What you need to do:
• 1. In the discussion of Surrealism and the Situationists, which book is recommended for a description of the relationship between Dada, Surrealism, and the SI?
• 2. Quote the discussion of Surrealism and the Situationists between "Critiques aside, the" and "and the SI.", inclusive.

Source extract:
:::

Critiques aside, the Situationists are indebted to Surrealism for its development of "unconscious" techniques. Derive, psychogeography, etc. are theoretically similar to automatic writing.

Your comment misses the political dimensions of Surrealism. They swayed between Leninist and Libertarian socialism. The entire point of the movement was to resist neoliberal tendencies, which produced disasters like the World Wars, etc.

See: Sadie Plant's The Most Radical Gesture for a description of the relationship between Dada, Surrealism, and the SI.

in retrospect we consider automatism surrealist, but historically and from the consideration of situatonists' relationship with surrealists i think it would be fairer to say that both borrowed from the same origins. les champs magnétiques is 1919, how to write a dadaist poem is 1920, but surrealism manifesto is 1924. but the techniques involved predate both. and situationists themselves would've rejected the debt you're asigning them, on principles, and from the perspective of the historic development of the relevant techniques it would be hard to catch them in a lie.

:::

Stored records:
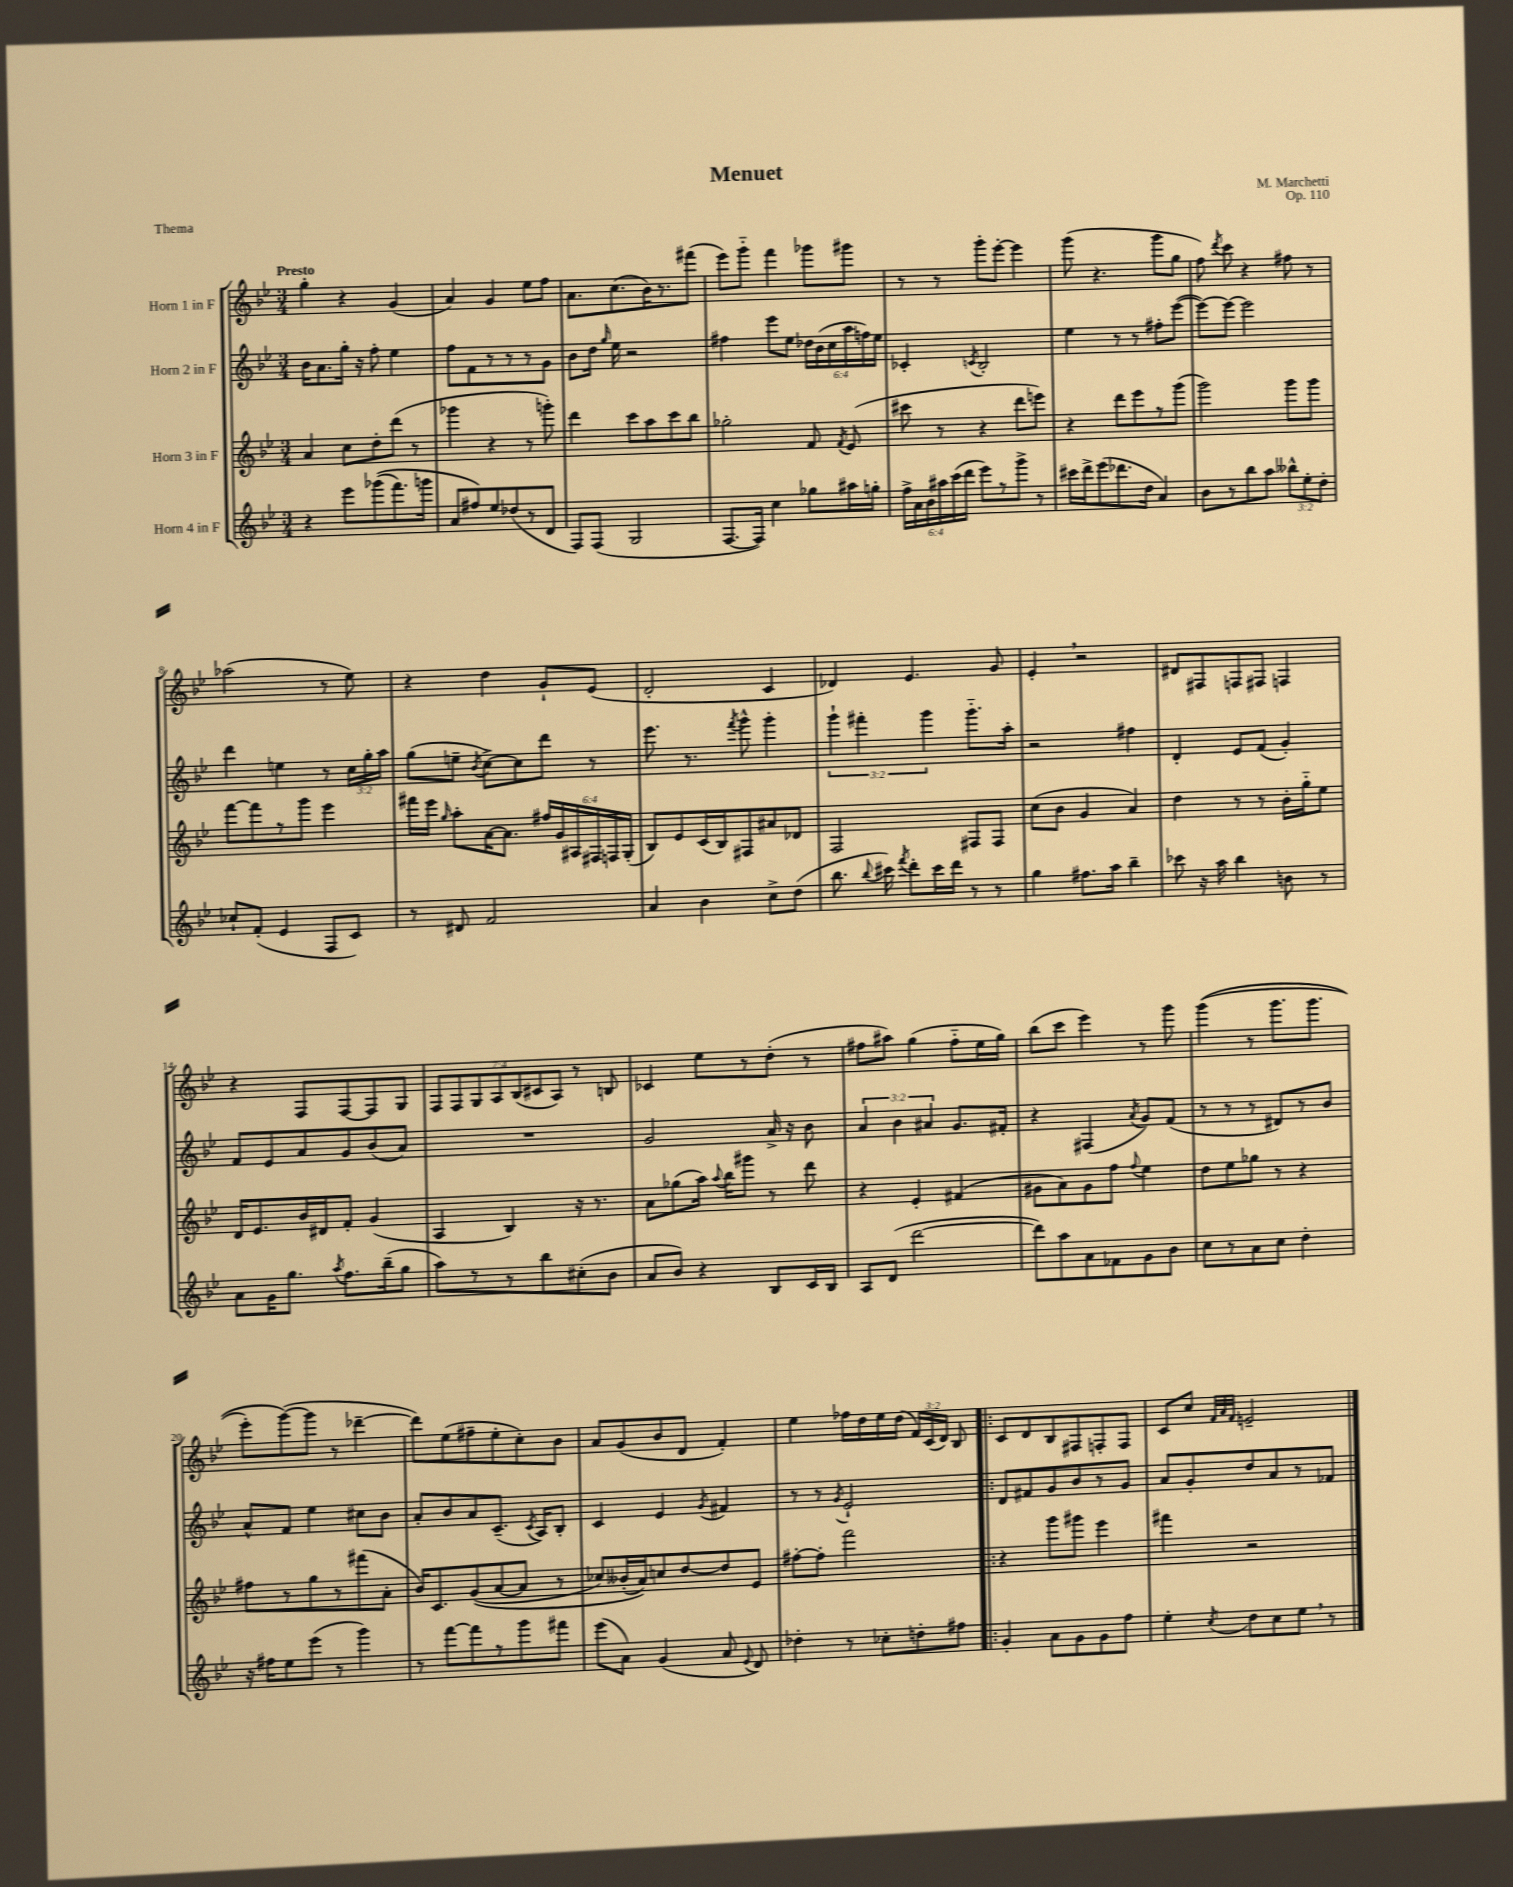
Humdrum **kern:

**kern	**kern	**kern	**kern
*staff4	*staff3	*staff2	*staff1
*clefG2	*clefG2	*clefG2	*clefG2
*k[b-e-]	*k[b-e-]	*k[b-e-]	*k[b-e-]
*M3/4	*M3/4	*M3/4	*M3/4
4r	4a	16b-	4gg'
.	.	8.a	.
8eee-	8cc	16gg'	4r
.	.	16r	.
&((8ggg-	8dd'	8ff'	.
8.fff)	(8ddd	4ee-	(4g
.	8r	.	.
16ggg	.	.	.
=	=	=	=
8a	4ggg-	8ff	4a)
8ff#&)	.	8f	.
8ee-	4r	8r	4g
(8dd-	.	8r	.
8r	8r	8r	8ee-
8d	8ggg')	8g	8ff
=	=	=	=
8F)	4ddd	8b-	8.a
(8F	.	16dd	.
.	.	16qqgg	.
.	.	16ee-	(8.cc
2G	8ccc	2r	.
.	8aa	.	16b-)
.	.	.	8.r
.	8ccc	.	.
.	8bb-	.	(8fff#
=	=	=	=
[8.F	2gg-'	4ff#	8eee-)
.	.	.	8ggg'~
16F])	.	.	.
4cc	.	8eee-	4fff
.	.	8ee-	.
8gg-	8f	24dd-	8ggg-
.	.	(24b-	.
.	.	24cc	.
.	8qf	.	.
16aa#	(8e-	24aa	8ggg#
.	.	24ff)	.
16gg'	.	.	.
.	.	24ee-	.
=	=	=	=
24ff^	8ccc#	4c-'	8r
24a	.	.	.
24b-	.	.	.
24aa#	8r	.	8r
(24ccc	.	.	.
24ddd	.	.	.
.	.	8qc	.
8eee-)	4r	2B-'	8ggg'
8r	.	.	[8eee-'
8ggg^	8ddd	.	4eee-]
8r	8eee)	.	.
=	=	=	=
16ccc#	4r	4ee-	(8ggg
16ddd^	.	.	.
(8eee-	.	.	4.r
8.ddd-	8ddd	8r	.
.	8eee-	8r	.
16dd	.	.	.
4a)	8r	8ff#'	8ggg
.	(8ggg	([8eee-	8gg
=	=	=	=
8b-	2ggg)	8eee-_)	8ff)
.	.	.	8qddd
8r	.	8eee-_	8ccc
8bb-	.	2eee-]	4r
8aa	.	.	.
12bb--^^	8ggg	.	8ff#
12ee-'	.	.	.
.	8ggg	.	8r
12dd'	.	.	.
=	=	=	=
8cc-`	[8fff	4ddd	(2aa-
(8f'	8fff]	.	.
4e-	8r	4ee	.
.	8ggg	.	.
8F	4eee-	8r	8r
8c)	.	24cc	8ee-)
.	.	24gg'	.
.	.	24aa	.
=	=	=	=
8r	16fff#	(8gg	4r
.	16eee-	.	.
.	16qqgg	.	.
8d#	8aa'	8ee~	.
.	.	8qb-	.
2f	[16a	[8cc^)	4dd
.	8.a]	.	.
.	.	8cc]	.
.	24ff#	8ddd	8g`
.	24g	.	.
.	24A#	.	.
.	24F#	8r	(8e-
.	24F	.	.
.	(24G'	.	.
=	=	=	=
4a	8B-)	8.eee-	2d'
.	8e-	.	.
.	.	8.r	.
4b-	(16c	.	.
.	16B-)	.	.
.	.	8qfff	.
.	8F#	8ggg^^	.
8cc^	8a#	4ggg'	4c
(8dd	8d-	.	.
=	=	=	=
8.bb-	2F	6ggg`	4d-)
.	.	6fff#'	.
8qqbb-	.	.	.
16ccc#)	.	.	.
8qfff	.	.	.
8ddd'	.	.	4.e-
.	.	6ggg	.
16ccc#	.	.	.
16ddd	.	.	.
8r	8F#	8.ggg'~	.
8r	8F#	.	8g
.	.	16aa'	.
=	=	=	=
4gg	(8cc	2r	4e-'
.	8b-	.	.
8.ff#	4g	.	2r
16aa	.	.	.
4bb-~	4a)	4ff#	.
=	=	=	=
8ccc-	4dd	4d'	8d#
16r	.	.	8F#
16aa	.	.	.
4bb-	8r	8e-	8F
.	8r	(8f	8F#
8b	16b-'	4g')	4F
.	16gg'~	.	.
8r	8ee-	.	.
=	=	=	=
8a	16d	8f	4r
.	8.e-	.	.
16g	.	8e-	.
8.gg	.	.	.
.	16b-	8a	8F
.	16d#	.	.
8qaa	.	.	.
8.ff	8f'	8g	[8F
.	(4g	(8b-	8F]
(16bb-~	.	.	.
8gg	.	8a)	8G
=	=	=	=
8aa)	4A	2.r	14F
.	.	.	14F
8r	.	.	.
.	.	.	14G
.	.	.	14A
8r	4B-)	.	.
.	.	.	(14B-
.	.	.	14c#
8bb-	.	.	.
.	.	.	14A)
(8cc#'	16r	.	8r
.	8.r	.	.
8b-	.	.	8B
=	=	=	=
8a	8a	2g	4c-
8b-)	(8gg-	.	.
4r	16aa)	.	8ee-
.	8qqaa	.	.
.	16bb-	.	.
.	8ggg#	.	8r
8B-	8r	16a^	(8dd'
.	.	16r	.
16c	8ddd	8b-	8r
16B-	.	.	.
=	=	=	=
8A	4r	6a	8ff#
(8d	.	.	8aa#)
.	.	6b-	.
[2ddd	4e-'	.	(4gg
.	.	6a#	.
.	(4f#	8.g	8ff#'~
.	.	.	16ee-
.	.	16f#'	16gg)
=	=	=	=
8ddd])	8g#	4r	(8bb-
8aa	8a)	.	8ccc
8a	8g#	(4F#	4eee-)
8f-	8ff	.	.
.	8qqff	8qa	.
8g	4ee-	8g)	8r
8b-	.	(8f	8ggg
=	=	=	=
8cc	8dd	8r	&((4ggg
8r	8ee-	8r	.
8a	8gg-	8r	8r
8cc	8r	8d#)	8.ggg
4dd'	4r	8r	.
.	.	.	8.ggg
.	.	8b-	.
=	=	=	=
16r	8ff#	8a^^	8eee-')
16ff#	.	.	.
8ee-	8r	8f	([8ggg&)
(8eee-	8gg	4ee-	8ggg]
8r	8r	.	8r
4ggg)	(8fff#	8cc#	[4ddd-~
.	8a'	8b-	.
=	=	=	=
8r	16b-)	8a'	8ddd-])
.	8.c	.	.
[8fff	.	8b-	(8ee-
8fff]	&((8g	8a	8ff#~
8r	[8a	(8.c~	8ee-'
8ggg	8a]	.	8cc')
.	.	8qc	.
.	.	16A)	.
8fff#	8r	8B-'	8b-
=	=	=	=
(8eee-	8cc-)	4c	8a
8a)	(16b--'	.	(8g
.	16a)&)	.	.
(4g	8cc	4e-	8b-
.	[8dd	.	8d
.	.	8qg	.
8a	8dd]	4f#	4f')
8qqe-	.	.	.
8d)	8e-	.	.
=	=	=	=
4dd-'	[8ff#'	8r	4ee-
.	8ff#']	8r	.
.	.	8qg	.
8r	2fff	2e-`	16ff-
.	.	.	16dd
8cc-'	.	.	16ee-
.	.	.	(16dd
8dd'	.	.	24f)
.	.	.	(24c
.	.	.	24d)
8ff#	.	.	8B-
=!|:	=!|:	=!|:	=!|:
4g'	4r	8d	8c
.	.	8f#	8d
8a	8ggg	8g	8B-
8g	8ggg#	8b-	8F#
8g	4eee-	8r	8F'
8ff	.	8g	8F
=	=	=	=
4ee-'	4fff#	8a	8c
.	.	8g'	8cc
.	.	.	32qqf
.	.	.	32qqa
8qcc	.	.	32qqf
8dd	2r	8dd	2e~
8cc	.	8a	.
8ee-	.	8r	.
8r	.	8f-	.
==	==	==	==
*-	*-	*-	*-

:::

Final results:
• 1. Sadie Plant's The Most Radical Gesture.

• 2.
Critiques aside, the Situationists are indebted to Surrealism for its development of "unconscious" techniques. Derive, psychogeography, etc. are theoretically similar to automatic writing.

Your comment misses the political dimensions of Surrealism. They swayed between Leninist and Libertarian socialism. The entire point of the movement was to resist neoliberal tendencies, which produced disasters like the World Wars, etc.

See: Sadie Plant's The Most Radical Gesture for a description of the relationship between Dada, Surrealism, and the SI.